The effectiveness of boards and board committees depends on their composition, and this is true of risk committees as well. Its members should understand risk management in general, as well as the company's activities and the risks it faces. The key elements of risk management are identifying risks, monitoring changes in existing risks and the emergence of new risks, and addressing risk through preparation, contingency plans and risk mitigation, which may involve costs.
Of course, formation of a risk committee does not prevent bad things from occurring. Silicon Valley Bank, Signature Bank and First Republic Bank each had a risk committee, although the composition of those committees may not have been optimal. A risk committee should ideally include one or more members with knowledge of the company's industry, directors with knowledge of risk management in general and perhaps members with board experience focusing on risk management oversight. As with all board committees, the risk committee should report to the full board with both the conclusions it has reached and the processes it followed to reach them and be prepared to address the board's questions and do further work, if necessary.

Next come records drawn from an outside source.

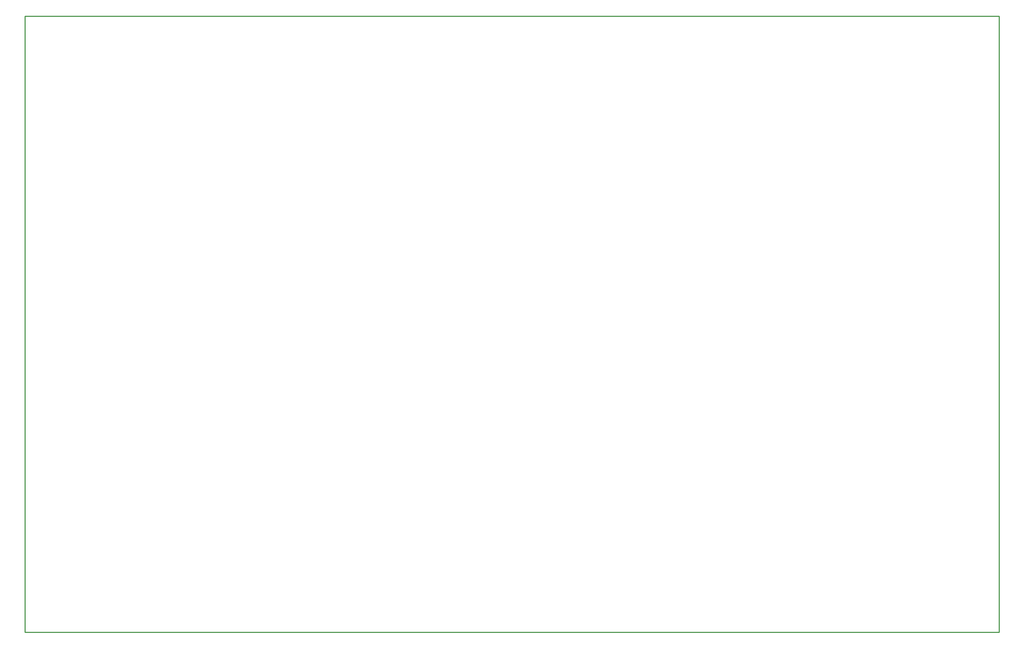
<source format=gbr>
G04 EAGLE Gerber RS-274X export*
G75*
%MOMM*%
%FSLAX34Y34*%
%LPD*%
%IN*%
%IPPOS*%
%AMOC8*
5,1,8,0,0,1.08239X$1,22.5*%
G01*
G04 Define Apertures*
%ADD10C,0.254000*%
D10*
X0Y0D02*
X2349500Y0D01*
X2349500Y1485900D01*
X0Y1485900D01*
X0Y0D01*
M02*

</source>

The board's responsibility is one of oversight, not management. So, support of management in its direct risk oversight duties is a key board responsibility.

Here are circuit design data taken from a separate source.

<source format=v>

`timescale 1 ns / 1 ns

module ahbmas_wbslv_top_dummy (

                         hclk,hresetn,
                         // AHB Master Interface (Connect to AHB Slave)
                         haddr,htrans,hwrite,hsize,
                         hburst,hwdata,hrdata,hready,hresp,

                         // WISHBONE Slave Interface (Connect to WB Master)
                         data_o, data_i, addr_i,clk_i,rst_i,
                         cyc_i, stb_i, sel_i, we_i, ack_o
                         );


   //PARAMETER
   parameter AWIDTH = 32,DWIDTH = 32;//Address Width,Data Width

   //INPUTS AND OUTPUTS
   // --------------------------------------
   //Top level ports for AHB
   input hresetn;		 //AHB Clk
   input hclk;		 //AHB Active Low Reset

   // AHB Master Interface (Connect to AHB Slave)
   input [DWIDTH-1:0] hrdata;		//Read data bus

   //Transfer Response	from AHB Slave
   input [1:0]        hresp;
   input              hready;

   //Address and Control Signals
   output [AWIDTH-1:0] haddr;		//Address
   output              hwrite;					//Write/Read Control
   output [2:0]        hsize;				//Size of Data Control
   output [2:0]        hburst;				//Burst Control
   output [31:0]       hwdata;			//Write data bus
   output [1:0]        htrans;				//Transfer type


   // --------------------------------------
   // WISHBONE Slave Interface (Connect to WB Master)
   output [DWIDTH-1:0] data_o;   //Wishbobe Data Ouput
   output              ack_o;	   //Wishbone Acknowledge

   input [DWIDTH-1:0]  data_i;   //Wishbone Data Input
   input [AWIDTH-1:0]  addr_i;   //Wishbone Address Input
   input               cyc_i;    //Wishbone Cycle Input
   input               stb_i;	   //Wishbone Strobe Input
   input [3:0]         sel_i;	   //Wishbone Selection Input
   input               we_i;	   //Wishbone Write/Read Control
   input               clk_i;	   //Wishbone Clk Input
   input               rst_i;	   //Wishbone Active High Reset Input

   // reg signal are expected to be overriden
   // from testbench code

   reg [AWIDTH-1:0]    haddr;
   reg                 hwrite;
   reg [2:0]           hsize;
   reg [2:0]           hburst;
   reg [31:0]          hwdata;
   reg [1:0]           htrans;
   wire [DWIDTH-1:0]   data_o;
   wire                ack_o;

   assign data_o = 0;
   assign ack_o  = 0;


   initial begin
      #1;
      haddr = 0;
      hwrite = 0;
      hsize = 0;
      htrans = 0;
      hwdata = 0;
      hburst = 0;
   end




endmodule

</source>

I have chaired the risk committees of both financial and non-financial company boards and have seen firsthand how having a risk committee clearly enhances the board's oversight of risk management. One public company board on which I served — not a finance company — wisely established a committee focused on risk as well as strategic planning following the Great Recession. Our very capable audit committee was then free to focus on the company's annual cycle of K and Q reports, while we tasked management with assembling a list of every risk to which our company was potentially exposed. It was quite time-consuming at first, but updating the report quarterly gradually became easier. While the value of this “risk report” wasn't initially clear to either the board or management, a couple of years later, our COO was presenting a small acquisition to the board, and in the middle of the PowerPoint presentation he commented, “If we do this deal, there'll be two new line items on next quarter's risk report.” And I thought, “This is just what we wanted! Our board and management are thinking systematically about risk!” Of course, both management and the board had previously been fulfilling their duties regarding risk management, but this process emphasized and clarified this important area of board responsibility and made it easier to fulfill.

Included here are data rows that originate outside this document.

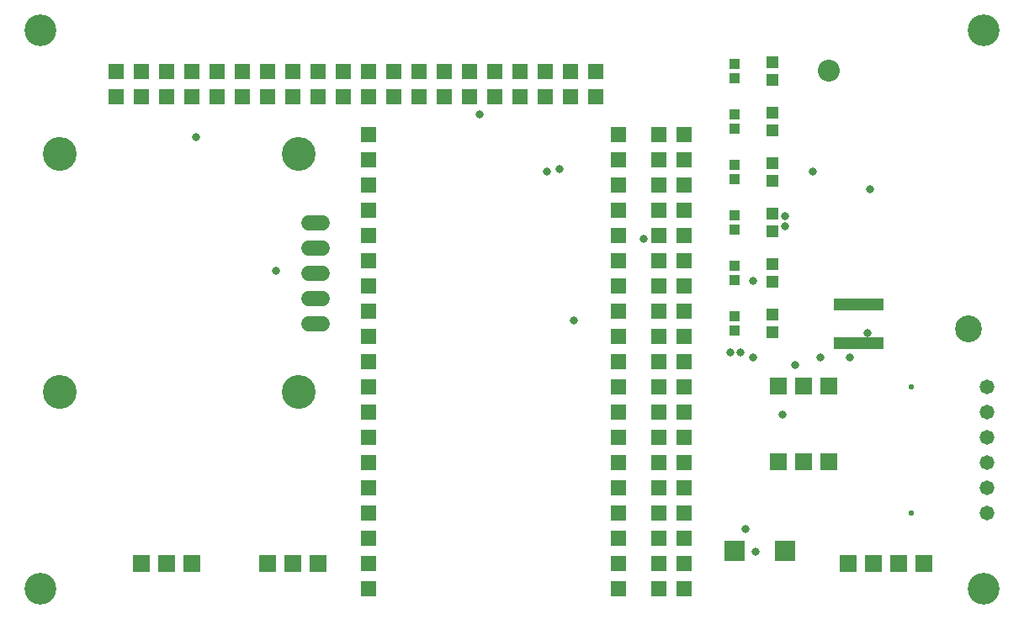
<source format=gbr>
G04 EAGLE Gerber RS-274X export*
G75*
%MOMM*%
%FSLAX34Y34*%
%LPD*%
%INSoldermask Top*%
%IPPOS*%
%AMOC8*
5,1,8,0,0,1.08239X$1,22.5*%
G01*
%ADD10C,3.203200*%
%ADD11R,1.703200X1.703200*%
%ADD12R,1.711200X1.711200*%
%ADD13R,1.003200X1.003200*%
%ADD14C,3.403200*%
%ADD15C,1.511200*%
%ADD16C,2.703200*%
%ADD17R,0.503200X1.303200*%
%ADD18C,2.203200*%
%ADD19R,1.511200X1.511200*%
%ADD20R,1.303200X1.203200*%
%ADD21R,1.625600X1.625600*%
%ADD22R,2.003200X2.003200*%
%ADD23R,1.561200X1.561200*%
%ADD24C,1.473200*%
%ADD25C,0.553200*%
%ADD26C,0.809600*%


D10*
X25400Y25400D03*
X25400Y587300D03*
X974600Y587300D03*
X974600Y25400D03*
D11*
X819000Y229400D03*
X793600Y229400D03*
X768300Y229400D03*
X819000Y153200D03*
X793600Y153200D03*
X768300Y153200D03*
D12*
X254000Y50800D03*
X304800Y50800D03*
X279400Y50800D03*
X127000Y50800D03*
X177800Y50800D03*
X152400Y50800D03*
D13*
X723900Y553600D03*
X723900Y538600D03*
X723900Y502800D03*
X723900Y487800D03*
D14*
X45100Y462900D03*
X285100Y462900D03*
X285100Y222900D03*
X45100Y222900D03*
D15*
X295720Y393700D02*
X308800Y393700D01*
X308800Y368300D02*
X295720Y368300D01*
X295720Y342900D02*
X308800Y342900D01*
X308800Y317500D02*
X295720Y317500D01*
X295720Y292100D02*
X308800Y292100D01*
D16*
X959000Y286400D03*
D17*
X826500Y271900D03*
X831500Y271900D03*
X836500Y271900D03*
X841500Y271900D03*
X846500Y271900D03*
X851500Y271900D03*
X856500Y271900D03*
X861500Y271900D03*
X866500Y271900D03*
X871500Y271900D03*
X871500Y310900D03*
X866500Y310900D03*
X861500Y310900D03*
X856500Y310900D03*
X851500Y310900D03*
X846500Y310900D03*
X841500Y310900D03*
X836500Y310900D03*
X831500Y310900D03*
X826500Y310900D03*
D18*
X819000Y546400D03*
D13*
X723900Y452000D03*
X723900Y437000D03*
D19*
X647700Y482600D03*
X647700Y457200D03*
X647700Y431800D03*
X647700Y406400D03*
X647700Y381000D03*
X647700Y355600D03*
X647700Y330200D03*
X647700Y304800D03*
X647700Y279400D03*
X647700Y254000D03*
X647700Y228600D03*
X647700Y203200D03*
X647700Y177800D03*
X647700Y152400D03*
X647700Y127000D03*
X647700Y101600D03*
X647700Y76200D03*
X647700Y50800D03*
X647700Y25400D03*
X673100Y482600D03*
X673100Y457200D03*
X673100Y431800D03*
X673100Y406400D03*
X673100Y381000D03*
X673100Y355600D03*
X673100Y330200D03*
X673100Y304800D03*
X673100Y279400D03*
X673100Y254000D03*
X673100Y228600D03*
X673100Y203200D03*
X673100Y177800D03*
X673100Y152400D03*
X673100Y127000D03*
X673100Y101600D03*
X673100Y76200D03*
X673100Y50800D03*
X673100Y25400D03*
D20*
X762000Y537600D03*
X762000Y554600D03*
X762000Y486800D03*
X762000Y503800D03*
X762000Y436000D03*
X762000Y453000D03*
X762000Y385200D03*
X762000Y402200D03*
X762000Y334400D03*
X762000Y351400D03*
X762000Y283600D03*
X762000Y300600D03*
D21*
X101600Y546100D03*
X127000Y546100D03*
X152400Y546100D03*
X177800Y546100D03*
X203200Y546100D03*
X228600Y546100D03*
X254000Y546100D03*
X279400Y546100D03*
X304800Y546100D03*
X330200Y546100D03*
X355600Y546100D03*
X381000Y546100D03*
X406400Y546100D03*
X431800Y546100D03*
X457200Y546100D03*
X482600Y546100D03*
X508000Y546100D03*
X533400Y546100D03*
X558800Y546100D03*
X584200Y546100D03*
X584200Y520700D03*
X558800Y520700D03*
X533400Y520700D03*
X508000Y520700D03*
X482600Y520700D03*
X457200Y520700D03*
X431800Y520700D03*
X406400Y520700D03*
X381000Y520700D03*
X355600Y520700D03*
X330200Y520700D03*
X304800Y520700D03*
X279400Y520700D03*
X254000Y520700D03*
X228600Y520700D03*
X203200Y520700D03*
X177800Y520700D03*
X152400Y520700D03*
X127000Y520700D03*
X101600Y520700D03*
D13*
X723900Y401200D03*
X723900Y386200D03*
X723900Y350400D03*
X723900Y335400D03*
X723900Y299600D03*
X723900Y284600D03*
D22*
X774700Y63500D03*
X723900Y63500D03*
D12*
X838200Y50800D03*
X914400Y50800D03*
X863600Y50800D03*
X889000Y50800D03*
D23*
X355600Y25400D03*
X355600Y50800D03*
X355600Y76200D03*
X355600Y101600D03*
X355600Y127000D03*
X355600Y152400D03*
X355600Y177800D03*
X355600Y203200D03*
X355600Y228600D03*
X355600Y254000D03*
X355600Y279400D03*
X355600Y304800D03*
X355600Y330200D03*
X355600Y355600D03*
X355600Y381000D03*
X355600Y406400D03*
X355600Y431800D03*
X355600Y457200D03*
X355600Y482600D03*
X607300Y25400D03*
X607300Y50800D03*
X607300Y76200D03*
X607300Y101600D03*
X607300Y127000D03*
X607300Y152400D03*
X607300Y177800D03*
X607300Y203200D03*
X607300Y228600D03*
X607300Y254000D03*
X607300Y279400D03*
X607300Y304800D03*
X607300Y330200D03*
X607300Y355600D03*
X607300Y381000D03*
X607300Y406400D03*
X607300Y431800D03*
X607300Y457200D03*
X607300Y482600D03*
D24*
X977900Y101600D03*
X977900Y127000D03*
X977900Y152400D03*
X977900Y177800D03*
X977900Y203200D03*
X977900Y228600D03*
D25*
X901700Y101600D03*
X901700Y228600D03*
D26*
X467500Y502500D03*
X562500Y295000D03*
X735000Y85000D03*
X860000Y427500D03*
X802500Y445000D03*
X745000Y62500D03*
X772500Y200000D03*
X840000Y257500D03*
X810000Y257500D03*
X742500Y257500D03*
X730000Y262500D03*
X720000Y262500D03*
X857500Y282500D03*
X785000Y250000D03*
X547500Y447500D03*
X262500Y345000D03*
X182500Y480000D03*
X632500Y377500D03*
X775000Y400000D03*
X742500Y335000D03*
X535000Y445000D03*
X775000Y390000D03*
M02*

</source>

The activities of a risk committee should provide a “deeper dive” into oversight of risk management. This means engaging with management regarding its policies and procedures for identifying, monitoring and mitigating risk; participating in enterprise risk management activities and reports; and considering the company's overall risk appetite and ability to withstand unexpected outcomes and occurrences. The exact agenda of each risk committee will vary depending upon the company's industry, activities and geography, as well as other factors. Having a separate risk committee is an underutilized tool for boards to strengthen their governance, thereby potentially enhancing enterprise value and reducing — or at least more effectively managing — risk.